-------- Task inputs --------
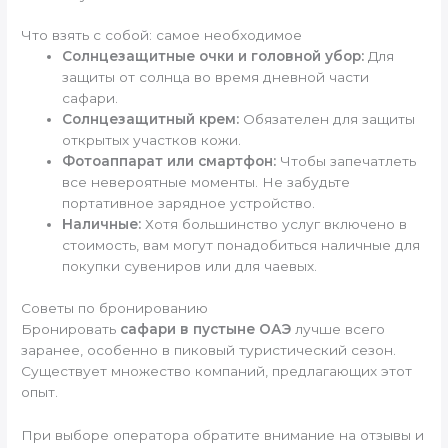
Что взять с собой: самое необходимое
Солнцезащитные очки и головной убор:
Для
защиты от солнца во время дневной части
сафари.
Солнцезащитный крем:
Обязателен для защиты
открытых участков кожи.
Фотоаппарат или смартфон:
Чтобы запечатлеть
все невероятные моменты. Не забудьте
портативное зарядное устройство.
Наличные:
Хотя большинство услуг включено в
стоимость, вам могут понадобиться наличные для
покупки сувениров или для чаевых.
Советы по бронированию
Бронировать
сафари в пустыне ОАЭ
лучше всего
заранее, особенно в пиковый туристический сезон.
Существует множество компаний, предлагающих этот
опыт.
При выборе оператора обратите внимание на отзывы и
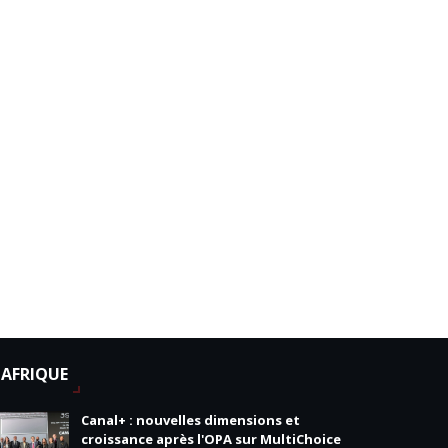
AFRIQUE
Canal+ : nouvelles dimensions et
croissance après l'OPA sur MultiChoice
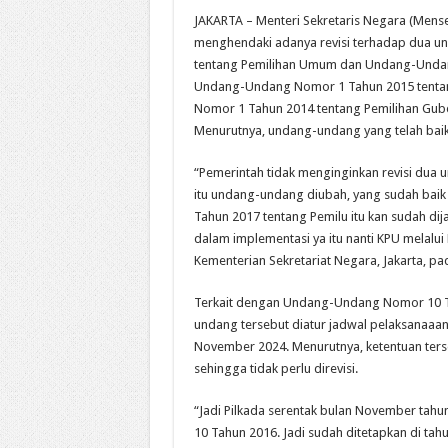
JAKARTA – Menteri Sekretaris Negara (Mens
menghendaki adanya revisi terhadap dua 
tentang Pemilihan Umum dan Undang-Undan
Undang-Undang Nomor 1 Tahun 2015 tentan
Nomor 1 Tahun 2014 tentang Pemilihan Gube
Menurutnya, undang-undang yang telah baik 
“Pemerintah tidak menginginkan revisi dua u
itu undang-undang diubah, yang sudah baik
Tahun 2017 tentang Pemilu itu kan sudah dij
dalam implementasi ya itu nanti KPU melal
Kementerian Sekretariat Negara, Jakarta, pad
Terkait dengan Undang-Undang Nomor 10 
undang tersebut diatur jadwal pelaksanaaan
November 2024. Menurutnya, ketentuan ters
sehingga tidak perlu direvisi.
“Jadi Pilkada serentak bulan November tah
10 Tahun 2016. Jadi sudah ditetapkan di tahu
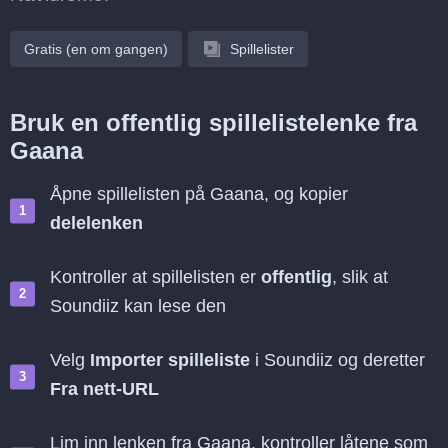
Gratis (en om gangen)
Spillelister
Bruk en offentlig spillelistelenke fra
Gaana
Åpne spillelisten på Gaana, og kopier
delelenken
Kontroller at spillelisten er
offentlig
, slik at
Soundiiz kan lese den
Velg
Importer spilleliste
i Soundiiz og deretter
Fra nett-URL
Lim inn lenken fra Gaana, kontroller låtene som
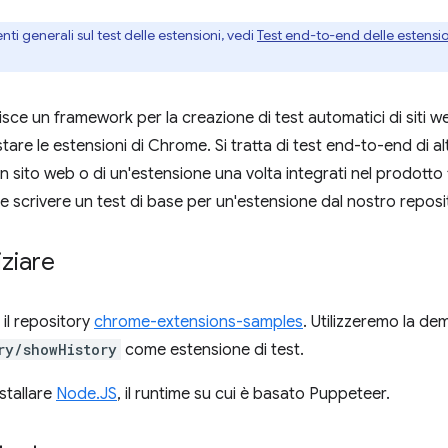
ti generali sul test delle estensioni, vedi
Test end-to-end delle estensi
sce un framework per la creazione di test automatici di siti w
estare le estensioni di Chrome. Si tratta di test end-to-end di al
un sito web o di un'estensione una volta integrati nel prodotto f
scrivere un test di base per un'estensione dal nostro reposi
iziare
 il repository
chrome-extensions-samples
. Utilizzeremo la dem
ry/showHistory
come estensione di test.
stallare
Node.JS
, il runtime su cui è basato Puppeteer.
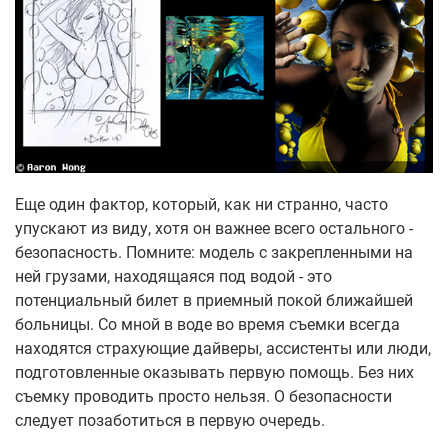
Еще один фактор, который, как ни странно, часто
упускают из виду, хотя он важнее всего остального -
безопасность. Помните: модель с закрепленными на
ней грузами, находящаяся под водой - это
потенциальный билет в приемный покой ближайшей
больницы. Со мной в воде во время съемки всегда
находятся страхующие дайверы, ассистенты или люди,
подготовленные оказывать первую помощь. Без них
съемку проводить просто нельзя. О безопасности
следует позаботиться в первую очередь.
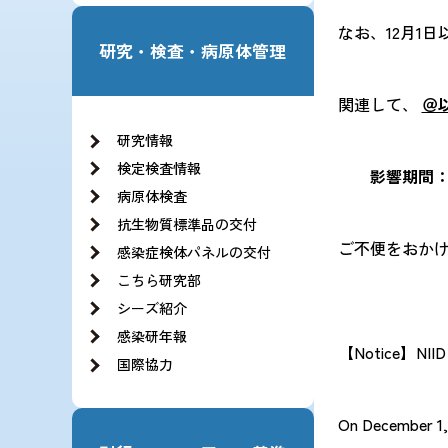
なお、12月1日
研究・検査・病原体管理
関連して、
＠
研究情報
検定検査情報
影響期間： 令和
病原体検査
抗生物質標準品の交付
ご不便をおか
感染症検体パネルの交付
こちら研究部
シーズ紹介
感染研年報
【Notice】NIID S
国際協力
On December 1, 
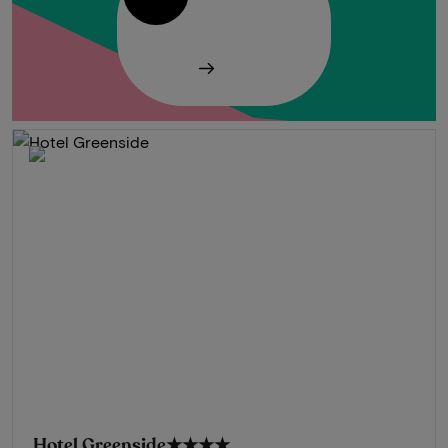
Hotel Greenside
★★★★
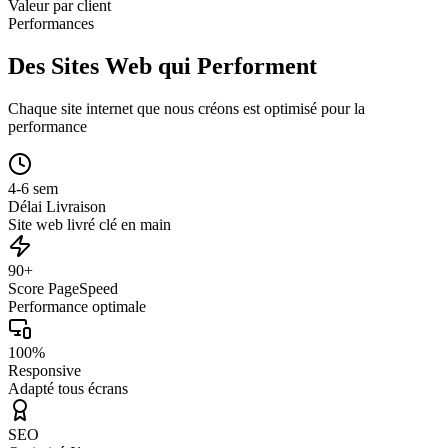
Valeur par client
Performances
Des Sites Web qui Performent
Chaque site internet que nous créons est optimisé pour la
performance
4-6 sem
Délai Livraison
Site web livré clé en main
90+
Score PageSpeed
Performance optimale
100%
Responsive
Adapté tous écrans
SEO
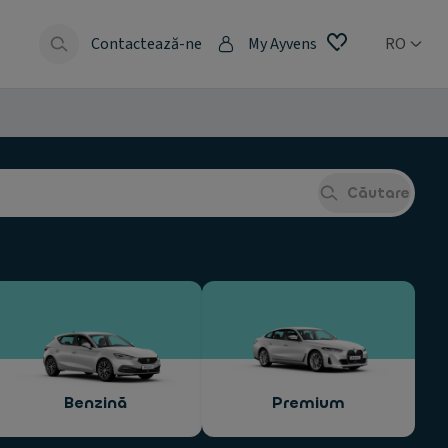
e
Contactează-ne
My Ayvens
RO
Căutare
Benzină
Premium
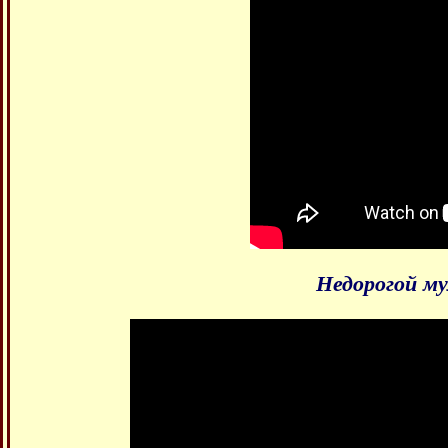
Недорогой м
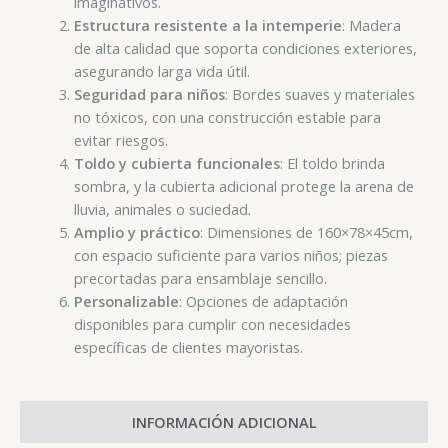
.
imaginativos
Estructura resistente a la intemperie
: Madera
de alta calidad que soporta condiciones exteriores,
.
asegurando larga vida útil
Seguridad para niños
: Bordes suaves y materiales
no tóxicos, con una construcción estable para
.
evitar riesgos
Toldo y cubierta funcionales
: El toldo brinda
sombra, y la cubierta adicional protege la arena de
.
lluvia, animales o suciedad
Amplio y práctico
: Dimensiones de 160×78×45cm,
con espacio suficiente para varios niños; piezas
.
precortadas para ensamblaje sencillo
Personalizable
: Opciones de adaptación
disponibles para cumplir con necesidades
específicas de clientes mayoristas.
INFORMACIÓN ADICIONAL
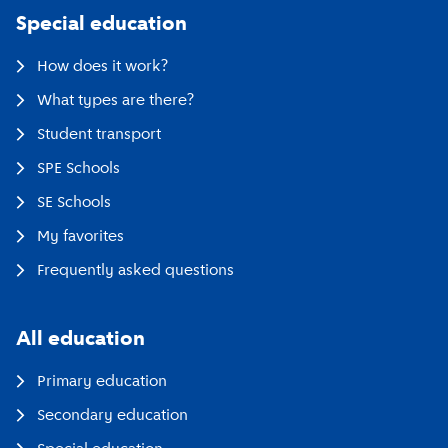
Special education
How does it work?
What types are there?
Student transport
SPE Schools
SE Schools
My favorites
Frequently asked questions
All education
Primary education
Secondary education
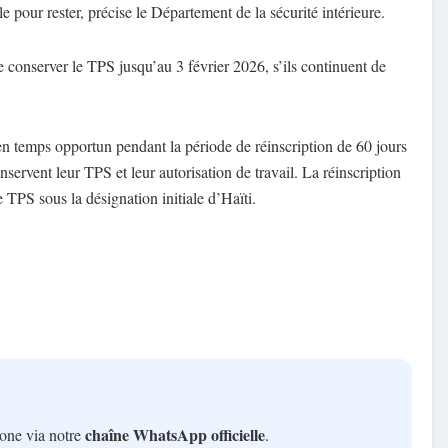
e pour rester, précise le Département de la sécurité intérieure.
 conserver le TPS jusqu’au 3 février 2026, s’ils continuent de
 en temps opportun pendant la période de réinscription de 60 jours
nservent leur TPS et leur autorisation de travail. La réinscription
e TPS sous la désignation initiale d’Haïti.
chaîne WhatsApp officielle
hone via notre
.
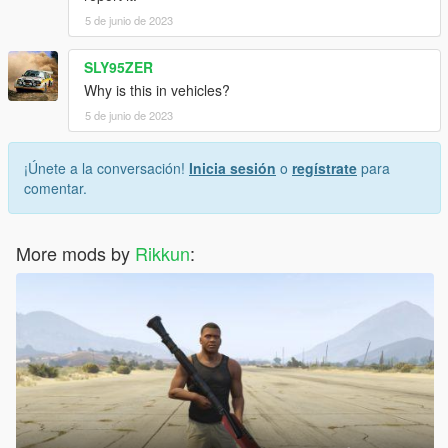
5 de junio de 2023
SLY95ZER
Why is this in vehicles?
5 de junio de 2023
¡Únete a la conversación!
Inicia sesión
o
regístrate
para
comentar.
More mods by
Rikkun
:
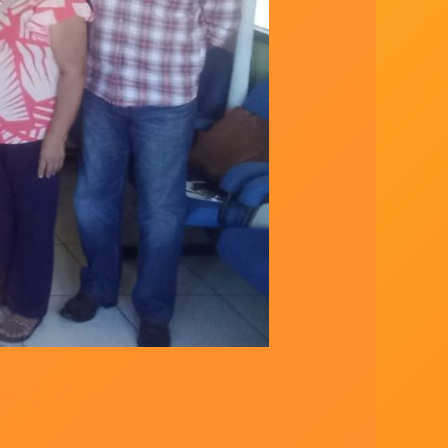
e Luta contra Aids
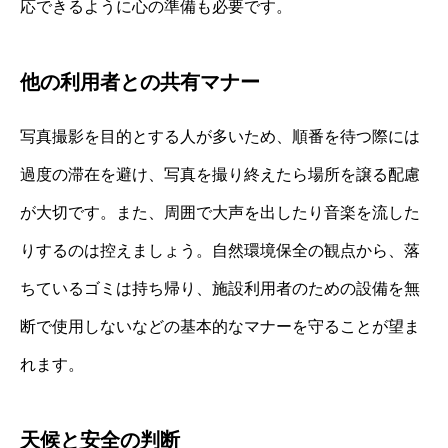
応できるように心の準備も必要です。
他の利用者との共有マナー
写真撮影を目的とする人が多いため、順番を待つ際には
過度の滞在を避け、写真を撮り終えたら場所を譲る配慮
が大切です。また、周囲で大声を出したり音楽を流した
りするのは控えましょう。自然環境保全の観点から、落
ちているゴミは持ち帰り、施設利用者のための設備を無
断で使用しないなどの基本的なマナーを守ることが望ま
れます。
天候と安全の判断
--------
_Exercise prompt:_
When you output the entries, keep each line exactly as it is and leave out any pictures.

_Task solution:_
Что взять с собой: самое необходимое
Солнцезащитные очки и головной убор:
Для
защиты от солнца во время дневной части
сафари.
Солнцезащитный крем:
Обязателен для защиты
открытых участков кожи.
Фотоаппарат или смартфон:
Чтобы запечатлеть
все невероятные моменты. Не забудьте
портативное зарядное устройство.
Наличные:
Хотя большинство услуг включено в
стоимость, вам могут понадобиться наличные для
покупки сувениров или для чаевых.
Советы по бронированию
Бронировать
сафари в пустыне ОАЭ
лучше всего
заранее, особенно в пиковый туристический сезон.
Существует множество компаний, предлагающих этот
опыт.
При выборе оператора обратите внимание на отзывы и
AFRIQUE
Canal+ : nouvelles dimensions et
croissance après l'OPA sur MultiChoice
JAKARTA – Menteri Sekretaris Negara (Mens
menghendaki adanya revisi terhadap dua 
tentang Pemilihan Umum dan Undang-Undan
Undang-Undang Nomor 1 Tahun 2015 tentan
Nomor 1 Tahun 2014 tentang Pemilihan Gube
Menurutnya, undang-undang yang telah baik 
“Pemerintah tidak menginginkan revisi dua u
itu undang-undang diubah, yang sudah baik
Tahun 2017 tentang Pemilu itu kan sudah dij
dalam implementasi ya itu nanti KPU melal
Kementerian Sekretariat Negara, Jakarta, pad
Terkait dengan Undang-Undang Nomor 10 
undang tersebut diatur jadwal pelaksanaaan
November 2024. Menurutnya, ketentuan ters
sehingga tidak perlu direvisi.
“Jadi Pilkada serentak bulan November tah
10 Tahun 2016. Jadi sudah ditetapkan di tahu
Gratis (en om gangen)
Spillelister
Bruk en offentlig spillelistelenke fra
Gaana
Åpne spillelisten på Gaana, og kopier
delelenken
Kontroller at spillelisten er
offentlig
, slik at
Soundiiz kan lese den
Velg
Importer spilleliste
i Soundiiz og deretter
Fra nett-URL
Lim inn lenken fra Gaana, kontroller låtene som
ti generali sul test delle estensioni, vedi
Test end-to-end delle estensi
sce un framework per la creazione di test automatici di siti w
estare le estensioni di Chrome. Si tratta di test end-to-end di al
un sito web o di un'estensione una volta integrati nel prodotto f
scrivere un test di base per un'estensione dal nostro reposi
iziare
 il repository
chrome-extensions-samples
. Utilizzeremo la dem
ry/showHistory
come estensione di test.
stallare
Node.JS
, il runtime su cui è basato Puppeteer.
Еще один фактор, который, как ни странно, часто
упускают из виду, хотя он важнее всего остального -
безопасность. Помните: модель с закрепленными на
ней грузами, находящаяся под водой - это
потенциальный билет в приемный покой ближайшей
больницы. Со мной в воде во время съемки всегда
находятся страхующие дайверы, ассистенты или люди,
подготовленные оказывать первую помощь. Без них
съемку проводить просто нельзя. О безопасности
следует позаботиться в первую очередь.
なお、12月1日
研究・検査・病原体管理
関連して、
＠
研究情報
検定検査情報
影響期間： 令和
病原体検査
抗生物質標準品の交付
ご不便をおか
感染症検体パネルの交付
こちら研究部
シーズ紹介
感染研年報
【Notice】NIID S
国際協力
On December 1, 
Hotel Greenside
★★★★
Valeur par client
Performances
Des Sites Web qui Performent
Chaque site internet que nous créons est optimisé pour la
performance
4-6 sem
Délai Livraison
Site web livré clé en main
90+
Score PageSpeed
Performance optimale
100%
Responsive
Adapté tous écrans
SEO
e
Contactează-ne
My Ayvens
RO
Căutare
Benzină
Premium
Недорогой м
.
imaginativos
Estructura resistente a la intemperie
: Madera
de alta calidad que soporta condiciones exteriores,
.
asegurando larga vida útil
Seguridad para niños
: Bordes suaves y materiales
no tóxicos, con una construcción estable para
.
evitar riesgos
Toldo y cubierta funcionales
: El toldo brinda
sombra, y la cubierta adicional protege la arena de
.
lluvia, animales o suciedad
Amplio y práctico
: Dimensiones de 160×78×45cm,
con espacio suficiente para varios niños; piezas
.
precortadas para ensamblaje sencillo
Personalizable
: Opciones de adaptación
disponibles para cumplir con necesidades
específicas de clientes mayoristas.
INFORMACIÓN ADICIONAL
Special education
How does it work?
What types are there?
Student transport
SPE Schools
SE Schools
My favorites
Frequently asked questions
All education
Primary education
Secondary education
e pour rester, précise le Département de la sécurité intérieure.
 conserver le TPS jusqu’au 3 février 2026, s’ils continuent de
 en temps opportun pendant la période de réinscription de 60 jours
nservent leur TPS et leur autorisation de travail. La réinscription
e TPS sous la désignation initiale d’Haïti.
chaîne WhatsApp officielle
hone via notre
.
5 de junio de 2023
SLY95ZER
Why is this in vehicles?
5 de junio de 2023
¡Únete a la conversación!
Inicia sesión
o
regístrate
para
comentar.
More mods by
Rikkun
:
e Luta contra Aids
応できるように心の準備も必要です。
他の利用者との共有マナー
写真撮影を目的とする人が多いため、順番を待つ際には
過度の滞在を避け、写真を撮り終えたら場所を譲る配慮
が大切です。また、周囲で大声を出したり音楽を流した
りするのは控えましょう。自然環境保全の観点から、落
ちているゴミは持ち帰り、施設利用者のための設備を無
断で使用しないなどの基本的なマナーを守ることが望ま
れます。
天候と安全の判断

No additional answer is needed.